Mundy steers away from any less-than-ideal outcomes, preferring to focus instead on breathless happy baby stories and diluting her argument somewhat in doing so. If she has seriously set out to explore the proposition that assisted reproductive technology has changed the way we think about human life, a selection of joyful anecdotes from the reproductive fringes, how ever well researched, is not going to cut it.
At times, she is almost cavalier about the risks faced by some of her subjects. That Laura, the triplets' mother, haemorrhaged badly and almost died after the delivery of the triplets merits barely an aside. It seems incidental that the surrogate for Doug and Eric's children, who was overweight and had already had four Caesarean sections before being implanted with four embryos, had to undergo an emergency hysterectomy to save her life while having the twins.
Similarly, there is little reference to some of the more challenging issues in reproductive science. Does it suffice to mention, for instance, that male infertility may be nature's attempt to preserve the survival of the species, by ensuring that genetic diseases are not passed on from father to son? Or to claim that IVF babies are different from the children of parents with no fertility problems, full stop?

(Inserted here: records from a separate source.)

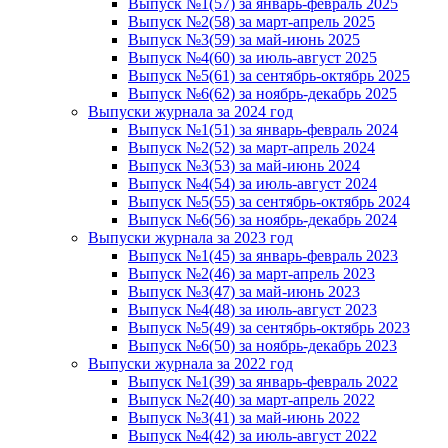
Выпуск №1(57) за январь-февраль 2025
Выпуск №2(58) за март-апрель 2025
Выпуск №3(59) за май-июнь 2025
Выпуск №4(60) за июль-август 2025
Выпуск №5(61) за сентябрь-октябрь 2025
Выпуск №6(62) за ноябрь-декабрь 2025
Выпуски журнала за 2024 год
Выпуск №1(51) за январь-февраль 2024
Выпуск №2(52) за март-апрель 2024
Выпуск №3(53) за май-июнь 2024
Выпуск №4(54) за июль-август 2024
Выпуск №5(55) за сентябрь-октябрь 2024
Выпуск №6(56) за ноябрь-декабрь 2024
Выпуски журнала за 2023 год
Выпуск №1(45) за январь-февраль 2023
Выпуск №2(46) за март-апрель 2023
Выпуск №3(47) за май-июнь 2023
Выпуск №4(48) за июль-август 2023
Выпуск №5(49) за сентябрь-октябрь 2023
Выпуск №6(50) за ноябрь-декабрь 2023
Выпуски журнала за 2022 год
Выпуск №1(39) за январь-февраль 2022
Выпуск №2(40) за март-апрель 2022
Выпуск №3(41) за май-июнь 2022
Выпуск №4(42) за июль-август 2022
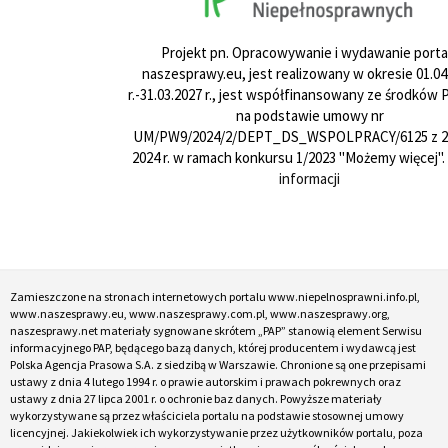
Projekt pn. Opracowywanie i wydawanie porta
naszesprawy.eu, jest realizowany w okresie 01.04
r.-31.03.2027 r., jest współfinansowany ze środków
na podstawie umowy nr
UM/PW9/2024/2/DEPT_DS_WSPOLPRACY/6125 z 24
2024 r. w ramach konkursu 1/2023 "Możemy więcej".
informacji
Zamieszczone na stronach internetowych portalu www.niepelnosprawni.info.pl,
www.naszesprawy.eu, www.naszesprawy.com.pl, www.naszesprawy.org,
naszesprawy.net materiały sygnowane skrótem „PAP” stanowią element Serwisu
informacyjnego PAP, będącego bazą danych, której producentem i wydawcą jest
Polska Agencja Prasowa S.A. z siedzibą w Warszawie. Chronione są one przepisami
ustawy z dnia 4 lutego 1994 r. o prawie autorskim i prawach pokrewnych oraz
ustawy z dnia 27 lipca 2001 r. o ochronie baz danych. Powyższe materiały
wykorzystywane są przez właściciela portalu na podstawie stosownej umowy
licencyjnej. Jakiekolwiek ich wykorzystywanie przez użytkowników portalu, poza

If Mundy hoped to find answers from the world's pre-eminent embryologist Robert Edwards, she will have been disappointed. In 1978, Edwards and his partner, Patrick Steptoe, fertilised the first human egg outside the body, resulting in the birth of Louise Brown. Could they have imagined the pandora's box of possibilities they were opening? Edwards in the present day is sanguine, but non-expansive: "Eye hoop they all have babies," he proclaims to Mundy in what she describes as his north of England "working man's burr".
Where Mundy mines a little deeper into her subject, her book benefits. She manages to shake off the anecdotal elation long enough to have a clear-eyed look at the impact of multiple births.

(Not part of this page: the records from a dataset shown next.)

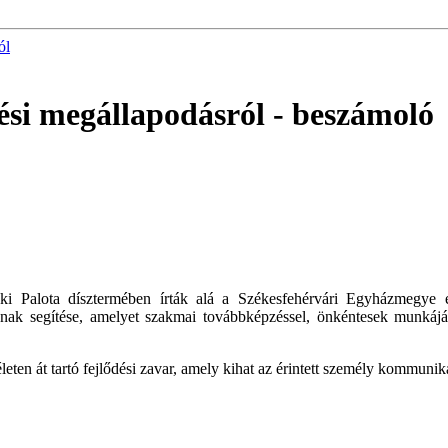
ól
ési megállapodásról
- beszámoló
öki Palota dísztermében írták alá a Székesfehérvári Egyházmegy
ának segítése, amelyet szakmai továbbképzéssel, önkéntesek munkájána
ten át tartó fejlődési zavar, amely kihat az érintett személy kommunik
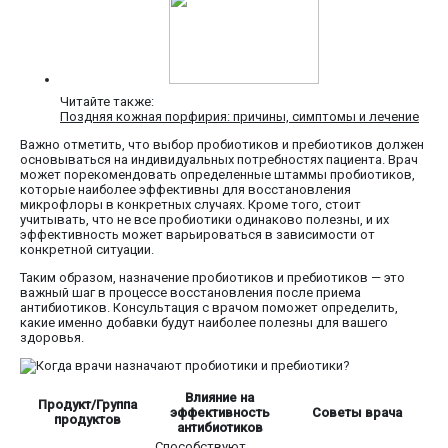
Читайте также:
Поздняя кожная порфирия: причины, симптомы и лечение
Важно отметить, что выбор пробиотиков и пребиотиков должен
основываться на индивидуальных потребностях пациента. Врач
может порекомендовать определенные штаммы пробиотиков,
которые наиболее эффективны для восстановления
микрофлоры в конкретных случаях. Кроме того, стоит
учитывать, что не все пробиотики одинаково полезны, и их
эффективность может варьироваться в зависимости от
конкретной ситуации.
Таким образом, назначение пробиотиков и пребиотиков — это
важный шаг в процессе восстановления после приема
антибиотиков. Консультация с врачом поможет определить,
какие именно добавки будут наиболее полезны для вашего
здоровья.
Влияние на
Продукт/Группа
эффективность
Советы врача
продуктов
антибиотиков
Способствуют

As she says, "Who doesn't have twins these days?" In the US, the number of twins has climbed by 75 per cent in the past 25 years. This trend - described by some doctors as a twinning "epidemic" - is fuelled by two factors. As women age, they are more likely to ovulate erratically and conceive twins naturally. In addition, women undergoing IVF are usually implanted with multiple embryos, as not all may take. A recent research paper showed that more than half of all IVF patients want twins.
Multiple births carry more risks for mothers and babies. It is more likely that multiple babies will be born prematurely and suffer from developmental delay or other respiratory, brain or nerve disorders.
Among twins, infant mortality rates are four to five times higher than that of singletons; for triplets, it is higher again. Multiples increase the rates of low birth weight infants.
"Women are less likely than ever to smoke or drink alcohol during pregnancy; yet a twins pregnancy hardly draws a second glance and in some cases is actively courted," Mundy says.
So while bioethicists are wondering about whether assisted reproductive technology will allow parents to "optimise" their offspring, they might be better employed to worry about whether children born as a result of IVF will suffer any disadvantage.
This is just one of a plethora of questions that arise, such as: how old is too old to bear a child? Should multiple births be deliberately cultivated? Does the use of frozen embryos need massive state regulation? Should gender selection be allowed?
In her research, Mundy hits on lots of questions, but precious few answers emerge.
As San Francisco fertility doctor Robert Nachticgall remarks: "This is a huge social experiment mediated by technology. Who the hell knows how it's going to turn out?"
Everything Conceivable: How Assisted Reproduction is Changing Men, Women and the World by Liza Mundy. Allen Lane (Penguin) £20.